If you remember your Bible at all, you know it says again and again that our days are numbered, that only God knows what those numbers are, and that our earthly demise can come unannounced at any time.
Of course, sometimes we wish we knew just how long we actually have to live. I mean, if we knew we only had a few months left, we might cash in the CDs and probably wouldn't worry about doing winter maintenance on the lawnmower.
Despite the fact that mortality remains a mystery, there's always someone trying to make a science out of predicting how long we have to live, whether by examining the length of lines on our palms, reading the stars or looking into a crystal ball. Now, some high-tech geeks have gotten in on the act with an online tool.

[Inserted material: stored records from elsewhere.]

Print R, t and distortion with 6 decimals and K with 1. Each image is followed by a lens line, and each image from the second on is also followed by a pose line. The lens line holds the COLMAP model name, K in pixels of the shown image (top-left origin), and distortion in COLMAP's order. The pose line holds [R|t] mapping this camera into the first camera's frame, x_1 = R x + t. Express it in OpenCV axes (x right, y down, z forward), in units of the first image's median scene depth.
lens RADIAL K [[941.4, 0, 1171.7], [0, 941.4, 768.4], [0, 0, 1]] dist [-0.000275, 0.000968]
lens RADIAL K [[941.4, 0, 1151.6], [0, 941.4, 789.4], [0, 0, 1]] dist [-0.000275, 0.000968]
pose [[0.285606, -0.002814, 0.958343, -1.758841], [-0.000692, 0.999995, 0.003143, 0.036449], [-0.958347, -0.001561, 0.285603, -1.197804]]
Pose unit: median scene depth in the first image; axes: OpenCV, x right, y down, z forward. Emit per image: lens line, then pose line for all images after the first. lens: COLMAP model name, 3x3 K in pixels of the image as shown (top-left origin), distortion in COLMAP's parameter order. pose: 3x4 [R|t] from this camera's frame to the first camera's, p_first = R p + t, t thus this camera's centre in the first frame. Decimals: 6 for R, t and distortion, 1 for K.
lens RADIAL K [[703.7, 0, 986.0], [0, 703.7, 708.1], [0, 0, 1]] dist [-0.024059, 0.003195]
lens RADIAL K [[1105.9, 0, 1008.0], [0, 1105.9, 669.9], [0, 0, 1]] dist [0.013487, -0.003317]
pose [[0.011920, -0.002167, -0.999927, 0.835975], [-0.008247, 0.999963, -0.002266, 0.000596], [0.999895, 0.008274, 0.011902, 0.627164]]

When you go here, you'll find a panel that asks you questions about when you were born and how healthy your lifestyle is. When you fill everything out, it supposedly tells you the exact day you should die.
There are some bugs I should warn you about. Mrs. Muley and I figured out that when it asks you about your "medicine status," it doesn't want to know if you take prescription pills. It's asking if you abuse your body with harmful drugs. The reason why we figured this out is, when we checked "yes," it had us dying fairly quickly. And when Mrs. Muley's 77-year-old mother tried it out and answered in the affirmative to the drugs question, it told her that she should have died back in 1986, a fact that she found both comical and a bit bracing. When all of us changed our medicine status to the negative, however, the program changed its tune and gave us all much longer lives, even raising Mrs. Muley's mother from her early grave.
What did it tell me? Well, I am supposed to die on Saturday, September 18, 2049, which means that Mrs. Muley will have to teach 6th grade Sunday School by herself the next day. As far as Mrs. Muley goes, she is expected to shuffle off this mortal coil on what would have been my 98th birthday, July 11, 2058. That will leave her almost nine years of wild widowhood in her 90s to go out and party without me.
You'll probably either think this is too morbid to mess with, or you'll take it with a big grain of salt, as I did, and have fun with it. If you fall into the latter category, let me know what the mystical cyber swami tells you.